Queste venivano considerate minaccia all’ordine e alla stabilità polico-sociale, in particolare quelle che seguivano l’internazionalismo anarchico, diffuse tra il proletariato agricolo (Bakunin e Malatesta), e quello ispirate dal cattolicesimo intransigente che rifiutavano lo stato usurpatore, appoggiate da parrocchie e diocesi.
Si sentiva l’esigenza di coordinare queste forze diverse per l’assistenza e la difesa dei lavoratori. Di andarono così fondando i primi partiti d’ispirazione socialista. Il primo fu quello di Romagna con Costa, che s’impegnò nella preparazione di una rivoluzione socialista, poi, nel 1882, il partito operaio italiano, nel 1892 il partito dei lavoratori italiani fondato da Turati e la compagna Anna Kuliscioff e che poi prenderà il nome di partito socialista. Quest’ultimo si prefiggeva come strumento la lotta del proletariato e la socializzazione dei mezzi di produzione. Nel partito poi ci fu uno scontro travagliato tra riformisti e rivoluzionari. I primi sono sostenitori del programma di riforme proposto da Turati attraverso la realizzazione di battaglie parlamentari.
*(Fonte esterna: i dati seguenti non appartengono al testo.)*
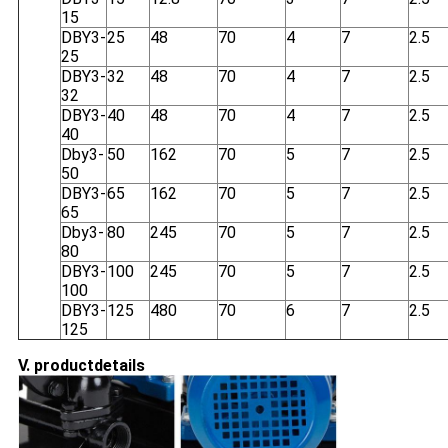
15
DBY3-
25
48
70
4
7
2.5
25
DBY3-
32
48
70
4
7
2.5
32
DBY3-
40
48
70
4
7
2.5
40
Dby3-
50
162
70
5
7
2.5
50
DBY3-
65
162
70
5
7
2.5
65
Dby3-
80
245
70
5
7
2.5
80
DBY3-
100
245
70
5
7
2.5
100
DBY3-
125
480
70
6
7
2.5
125
V. productdetails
I secondi invece non credono ci sia spazio per il dialogo o la collaborazione e puntano al crollo del sistema economico-sociale del capitalismo.
Nel 1906 viene fondata la CGL, sindacato riformista, che vedeva la necessità per i lavoratori di spazi e forme di tutela dei diritti. Nel 1912 venne costituita l’USI, organizzazione rivoluzionaria, fautrice di forme di sabotaggio e boicottaggio delle attività industriali e sostenitrice dello sciopero generale.
Anche le forze cattoliche fecero la loro parte nell’impegno sociale per arginare il diffondersi degli ideali socialisti e laici e contribuire al rinnovamento della legislazione e delle istituzioni. Fu fondata da Murri, la lega democratico-cristiana le cui priorità erano le riforme sociali, l’estensione del suffragio e il decentramento amministrativo.
Negli ultimi anni dell’800 assistiamo ad una crisi politico-istituzionale che mostrò le debolezze dello stato liberale. Si espressero tentazioni illiberali che trovarono espressione in un aprovovatoria di Sonnino intitolata “torniamo allo statuto”, nella quale propone l’abbandono del regime parlamentare e il ripristino di quello costituzionale per porre fine all’instabilità del governo. Le dimissioni di alcuni capi di stato avevano dimostrato che il sovrano non poteva eleggere chi non aveva la maggioranza in parlamento e come questo era diventato sede degli interessi individuali dei deputati e non sede di discussione per la direzione del paese. La monarchia costituzionale era diventata parlamentare. Sonnino quindi propose di restituire al re il potere esecutivo e di rendere i ministri responsabili solo davanti al sovrano.
Questa crisi sociale sfociò, durante il governo di Rudinì nel 1898, in spontanee manifestazioni popolari contro l’aumento del prezzo del pane. Queste furono duramente represse con l’intervento dell’esercito e la dichiarazione dello stato d’assedio. A Milano si arrivò all’estremo, il generale Bava Beccarsi, ordinò alle proprie truppe di fare fuoco contro i dimostranti provocando un centinaio di morti, arrestando e condannando esponenti socialisti, radicali, cattolici e chiudendo circoli, associazioni, giornali.
A Rudinì susseguì il piemontese Pelloux il quale presentò un pacchetto di riforme per limitare il diritto di sciopero, la libertà di stampa e di associazione, ma fu presto messo in difficoltà da un’opposizione compatta e dalle elezioni del 1900, che indebolirono la sua forza.
Il piemontese fu sostituito da Saraccolo e poi il nuovo re Vittorio Emanuele III diede l’incarico a politici della sinistra liberale come Zanardelli e Giolitti.